В части сластей — раздолье!
Было бы неправильно полагать, что у резвого мальчугана не было никаких домашних забот. Кроме обязанности выгонять корову в стадо, он должен был совершать мелкие покупки в бакалейной лавочке.
«В части сластей даже в этой захудалой лавчонке было полное раздолье: семечки всех видов, изюм, урюк, турецкие рожки, винные ягоды (инжир) висели на веревочках, словно крендельки. Когда «белорусы» заскучали по привычному ржаному хлебушку, Тоню посылали в «командировку» до центра — в кондитерскую немца Фокеродта, где разве не было только птичьего молока!.. Однако большей славой у Тони пользовался фруктовый подвал татарина Камалетдинова, где, наверное, были собраны фрукты всего земного шара. Мимо этого райского подвала невозможно было пройти равнодушно и не испытать «душевного волнения».
Неизвестно, за какие заслуги
Став своим среди местной ребятни, Антон довольно быстро изучил «географию Миасского завода».
«Выяснилось, что Завод делится на различные районы: «Клубничная гора», «Болото», «Береговая» носили в себе отпечатки географического положения; «Шадрино» и «Пензия» явно намекали на ссыльных из Шадринска и Пензы. «Кошелевка» называлась так неизвестно, за какие заслуги.

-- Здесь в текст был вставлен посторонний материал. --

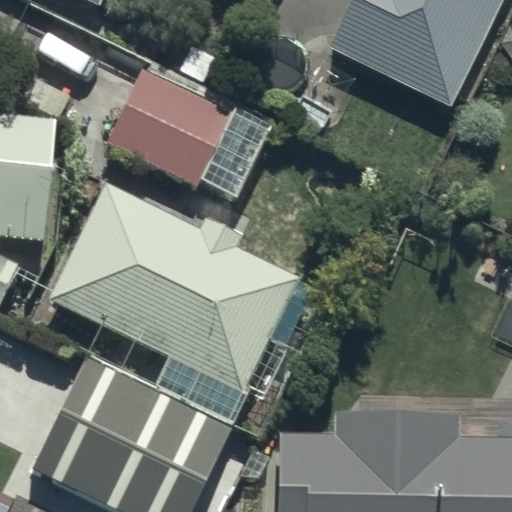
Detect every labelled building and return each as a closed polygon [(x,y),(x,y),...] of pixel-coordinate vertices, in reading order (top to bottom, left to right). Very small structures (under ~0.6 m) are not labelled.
[(346,0),(325,44),(445,105),(496,0),(346,0)] [(137,68),(101,141),(228,202),(255,146),(218,128),(232,99),(198,83),(211,57),(187,45),(174,73),(169,71),(164,81),(137,68)] [(0,236),(39,239),(49,116),(0,112),(0,236)] [(100,181),(43,296),(238,392),(295,276),(234,247),(241,233),(204,215),(198,229),(100,181)] [(0,288),(13,263),(0,256),(0,288)] [(190,511),(232,428),(87,357),(29,473),(108,511),(190,511)] [(511,511),(511,436),(454,436),(454,410),(332,408),(331,432),(275,431),(273,511),(511,511)]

Возможно, потому что там, на склоне голой горы Чашковской, в хижинах из дикого камня ютилась такая беднота, что ей в пору только нищенский кошель надевать. Церковная улица была торговым центром. По ней тянулись шикарные магазины Стахеева, Бакакина, Николаева, Маклакова. Выводила эта короткая улица к Церковной площади, где красовался Петропавловский собор, а него смотрели: с запада — гостиница, с востока — Казначейство, с юго-востока — деревянная пожарная каланча, на которой отзванивалось время. С юга тянулись арки Гостиного двора, примыкавшего к зданию заводо-управления с колоннами, напротив которого стоял «управительский дом» 18 столетия».
Н. Чухарева, старший научный сотрудник Миасского краеведческого музея.